Сколько праведной крови погибших бойцов,
Столько светлых созданий искусства,
Столько подвигов мысли, и мук, и трудов —
И итог этих трудных рабочих веков —
Пир животного, сытого чувства![512]
Поэт-человек 80-х годов испытывал мучительные сомнения, колебания, негодуя при виде зла и сознавая свое бессилие:
Не вини меня, друг мой — я сын наших дней,
Сын раздумья, тревог и сомнений…
Пессимистический характер поэзии Надсона был вызван еще и личными мотивами — бедность, которая преследовала поэта с детства, стала постоянной спутницей его жизни, все ухудшающееся здоровье вызывало жалобы на судьбу, чувство обреченности, неверие в собственные силы и силы людей его поколения:
Наше поколенье юности не знает,
Юность стала сказкой миновавших лет,
Рано в наши годы дума отравляет
Первых сил размах и первых чувств расцвет…[513]

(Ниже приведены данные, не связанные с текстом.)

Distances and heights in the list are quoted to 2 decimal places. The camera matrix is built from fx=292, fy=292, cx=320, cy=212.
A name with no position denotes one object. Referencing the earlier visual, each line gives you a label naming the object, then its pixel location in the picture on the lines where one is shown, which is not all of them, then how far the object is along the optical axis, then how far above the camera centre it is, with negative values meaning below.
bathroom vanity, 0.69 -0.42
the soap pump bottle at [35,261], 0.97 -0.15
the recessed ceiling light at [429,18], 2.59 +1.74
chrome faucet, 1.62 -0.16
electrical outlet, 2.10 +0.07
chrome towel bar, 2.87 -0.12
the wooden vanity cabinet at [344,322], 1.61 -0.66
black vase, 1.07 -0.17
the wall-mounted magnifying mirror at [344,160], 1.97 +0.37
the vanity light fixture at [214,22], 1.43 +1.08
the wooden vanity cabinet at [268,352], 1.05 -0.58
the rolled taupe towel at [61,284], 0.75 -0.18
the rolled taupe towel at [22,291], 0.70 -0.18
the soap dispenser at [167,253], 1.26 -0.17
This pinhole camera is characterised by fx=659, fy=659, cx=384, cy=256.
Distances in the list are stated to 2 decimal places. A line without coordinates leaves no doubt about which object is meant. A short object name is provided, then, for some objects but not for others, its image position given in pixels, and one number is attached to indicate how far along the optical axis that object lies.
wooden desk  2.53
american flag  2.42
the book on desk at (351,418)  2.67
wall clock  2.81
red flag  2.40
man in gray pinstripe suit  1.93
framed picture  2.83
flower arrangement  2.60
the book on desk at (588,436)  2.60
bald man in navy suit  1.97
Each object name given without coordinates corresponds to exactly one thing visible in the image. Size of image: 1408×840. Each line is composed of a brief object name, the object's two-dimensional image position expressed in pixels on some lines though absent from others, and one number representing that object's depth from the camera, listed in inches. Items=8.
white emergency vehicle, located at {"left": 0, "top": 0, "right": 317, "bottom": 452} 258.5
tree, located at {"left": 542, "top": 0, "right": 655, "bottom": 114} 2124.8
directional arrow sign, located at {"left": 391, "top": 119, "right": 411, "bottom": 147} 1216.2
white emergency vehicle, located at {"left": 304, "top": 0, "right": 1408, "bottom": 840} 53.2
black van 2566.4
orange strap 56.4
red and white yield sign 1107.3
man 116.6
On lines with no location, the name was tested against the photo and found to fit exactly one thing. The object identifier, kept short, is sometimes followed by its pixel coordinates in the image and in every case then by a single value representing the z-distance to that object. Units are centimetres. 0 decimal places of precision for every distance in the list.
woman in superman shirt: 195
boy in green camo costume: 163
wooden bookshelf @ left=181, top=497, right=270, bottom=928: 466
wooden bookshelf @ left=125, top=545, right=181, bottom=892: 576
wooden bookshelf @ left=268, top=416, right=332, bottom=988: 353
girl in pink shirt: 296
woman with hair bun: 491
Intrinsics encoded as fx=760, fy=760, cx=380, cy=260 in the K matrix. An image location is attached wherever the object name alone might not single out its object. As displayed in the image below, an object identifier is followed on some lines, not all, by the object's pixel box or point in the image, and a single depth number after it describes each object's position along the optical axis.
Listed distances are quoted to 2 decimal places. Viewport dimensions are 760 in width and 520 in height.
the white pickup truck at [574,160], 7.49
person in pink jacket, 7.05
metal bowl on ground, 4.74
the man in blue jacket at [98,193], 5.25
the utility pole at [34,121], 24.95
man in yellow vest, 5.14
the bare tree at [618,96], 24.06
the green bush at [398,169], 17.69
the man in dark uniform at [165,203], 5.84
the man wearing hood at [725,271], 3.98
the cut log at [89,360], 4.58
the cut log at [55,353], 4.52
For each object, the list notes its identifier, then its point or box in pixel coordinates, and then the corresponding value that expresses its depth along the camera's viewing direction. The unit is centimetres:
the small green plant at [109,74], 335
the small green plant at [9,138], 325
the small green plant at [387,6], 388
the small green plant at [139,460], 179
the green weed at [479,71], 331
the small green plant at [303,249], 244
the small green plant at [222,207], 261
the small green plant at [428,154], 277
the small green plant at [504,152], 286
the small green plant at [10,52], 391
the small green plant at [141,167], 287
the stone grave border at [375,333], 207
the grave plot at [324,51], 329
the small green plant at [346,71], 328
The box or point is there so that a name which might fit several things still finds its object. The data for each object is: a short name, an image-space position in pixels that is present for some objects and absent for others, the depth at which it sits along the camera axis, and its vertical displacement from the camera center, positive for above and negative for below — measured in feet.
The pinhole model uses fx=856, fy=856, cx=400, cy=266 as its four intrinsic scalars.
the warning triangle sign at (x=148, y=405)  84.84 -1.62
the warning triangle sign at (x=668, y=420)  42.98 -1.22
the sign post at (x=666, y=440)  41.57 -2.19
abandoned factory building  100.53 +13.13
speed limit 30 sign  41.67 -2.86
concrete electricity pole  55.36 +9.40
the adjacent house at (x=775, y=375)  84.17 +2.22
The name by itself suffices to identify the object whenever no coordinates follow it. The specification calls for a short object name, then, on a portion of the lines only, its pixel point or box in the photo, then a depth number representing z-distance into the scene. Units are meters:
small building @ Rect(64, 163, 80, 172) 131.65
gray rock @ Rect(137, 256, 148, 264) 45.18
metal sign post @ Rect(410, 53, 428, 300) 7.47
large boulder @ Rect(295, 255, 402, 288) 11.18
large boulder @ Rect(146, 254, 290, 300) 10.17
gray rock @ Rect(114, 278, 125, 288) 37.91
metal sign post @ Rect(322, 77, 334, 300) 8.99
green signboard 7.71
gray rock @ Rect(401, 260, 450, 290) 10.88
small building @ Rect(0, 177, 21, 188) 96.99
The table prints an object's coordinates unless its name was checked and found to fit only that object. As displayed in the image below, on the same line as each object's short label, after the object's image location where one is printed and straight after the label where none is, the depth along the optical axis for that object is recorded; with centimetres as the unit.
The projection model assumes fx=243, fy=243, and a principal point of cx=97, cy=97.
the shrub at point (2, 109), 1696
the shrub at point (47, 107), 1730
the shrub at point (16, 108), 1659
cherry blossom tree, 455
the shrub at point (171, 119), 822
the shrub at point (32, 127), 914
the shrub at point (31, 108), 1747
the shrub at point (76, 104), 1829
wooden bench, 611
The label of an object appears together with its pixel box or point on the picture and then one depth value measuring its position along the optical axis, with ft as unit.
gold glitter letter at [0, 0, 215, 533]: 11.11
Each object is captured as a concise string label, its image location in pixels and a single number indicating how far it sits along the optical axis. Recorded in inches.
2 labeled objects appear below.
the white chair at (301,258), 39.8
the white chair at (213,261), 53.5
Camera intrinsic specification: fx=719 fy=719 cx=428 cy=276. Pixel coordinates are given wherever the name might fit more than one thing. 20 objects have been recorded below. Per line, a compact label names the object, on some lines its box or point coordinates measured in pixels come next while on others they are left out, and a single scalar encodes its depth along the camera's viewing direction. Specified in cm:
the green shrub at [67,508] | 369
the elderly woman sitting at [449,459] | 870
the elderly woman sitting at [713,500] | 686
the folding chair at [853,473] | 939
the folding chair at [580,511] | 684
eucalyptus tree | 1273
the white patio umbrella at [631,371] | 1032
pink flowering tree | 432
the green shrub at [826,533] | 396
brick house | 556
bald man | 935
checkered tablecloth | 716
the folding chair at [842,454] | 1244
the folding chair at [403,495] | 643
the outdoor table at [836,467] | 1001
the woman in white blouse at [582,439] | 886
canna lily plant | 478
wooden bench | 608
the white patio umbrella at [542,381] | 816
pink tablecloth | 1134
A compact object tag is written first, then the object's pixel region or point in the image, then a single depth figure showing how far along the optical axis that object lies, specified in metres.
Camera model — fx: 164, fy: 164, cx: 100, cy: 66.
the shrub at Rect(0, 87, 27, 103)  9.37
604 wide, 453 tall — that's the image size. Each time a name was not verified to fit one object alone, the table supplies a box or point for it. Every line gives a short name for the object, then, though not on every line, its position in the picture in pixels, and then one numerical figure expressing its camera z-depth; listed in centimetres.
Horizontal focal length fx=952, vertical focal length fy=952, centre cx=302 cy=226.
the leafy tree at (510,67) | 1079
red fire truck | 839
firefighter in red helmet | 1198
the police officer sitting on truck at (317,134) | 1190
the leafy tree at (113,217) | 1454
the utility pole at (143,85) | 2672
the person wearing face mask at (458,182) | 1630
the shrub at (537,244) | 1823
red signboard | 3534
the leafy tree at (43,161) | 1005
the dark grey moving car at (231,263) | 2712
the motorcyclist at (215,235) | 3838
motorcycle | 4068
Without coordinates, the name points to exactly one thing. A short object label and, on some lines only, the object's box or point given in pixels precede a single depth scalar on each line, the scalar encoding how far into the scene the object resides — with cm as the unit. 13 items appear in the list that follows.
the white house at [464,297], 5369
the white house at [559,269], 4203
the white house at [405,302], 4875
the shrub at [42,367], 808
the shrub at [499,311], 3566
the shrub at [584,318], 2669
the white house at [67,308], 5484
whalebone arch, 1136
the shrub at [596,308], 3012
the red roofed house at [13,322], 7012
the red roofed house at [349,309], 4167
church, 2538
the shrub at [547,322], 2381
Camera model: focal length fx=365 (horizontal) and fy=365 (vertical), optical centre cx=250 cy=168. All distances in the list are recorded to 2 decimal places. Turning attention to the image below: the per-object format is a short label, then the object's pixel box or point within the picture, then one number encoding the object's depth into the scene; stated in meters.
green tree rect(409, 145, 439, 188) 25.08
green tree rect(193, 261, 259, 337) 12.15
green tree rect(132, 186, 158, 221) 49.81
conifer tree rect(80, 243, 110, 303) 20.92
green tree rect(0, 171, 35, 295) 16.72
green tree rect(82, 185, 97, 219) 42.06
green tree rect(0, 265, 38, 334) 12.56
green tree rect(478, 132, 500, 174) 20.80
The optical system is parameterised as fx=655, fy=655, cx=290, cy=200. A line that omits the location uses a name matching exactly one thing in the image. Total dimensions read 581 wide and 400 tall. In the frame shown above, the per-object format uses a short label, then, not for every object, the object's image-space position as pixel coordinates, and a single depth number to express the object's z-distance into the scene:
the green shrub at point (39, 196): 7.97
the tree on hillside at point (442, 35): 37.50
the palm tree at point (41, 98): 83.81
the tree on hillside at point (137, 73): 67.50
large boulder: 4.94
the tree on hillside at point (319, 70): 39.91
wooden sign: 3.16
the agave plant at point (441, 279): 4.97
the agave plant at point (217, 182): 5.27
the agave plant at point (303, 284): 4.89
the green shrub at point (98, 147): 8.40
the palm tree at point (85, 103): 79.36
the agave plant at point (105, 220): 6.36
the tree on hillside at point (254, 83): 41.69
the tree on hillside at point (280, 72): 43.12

Эпоха политической реакции наложила отпечаток на все творчество поэта, определила и его противоречивость — с одной стороны, мотивы гражданской лирики, с другой — уныния, бессилия. Но молодежь волновала глубокая искренность поэзии Надсона, сопереживания бедам современности, боль за родную страну, которая
В лохмотьях нищеты, истерзана кнутом,
Покрыта язвами, окружена штыками,
В тоске она на грудь поникнула челом,
А из груди, дымясь, струится кровь ручьями…
Несмотря на то, что литература 80–90-х годов являла собой достаточно пеструю картину, в которой драматическая поэзия Надсона и гневная сатира Салтыкова-Щедрина сосуществовали с натуралистическим бытописательством Боборыкина и Баранцевича, все же определяющим являлось творчество Л. Н. Толстого и А. П. Чехова.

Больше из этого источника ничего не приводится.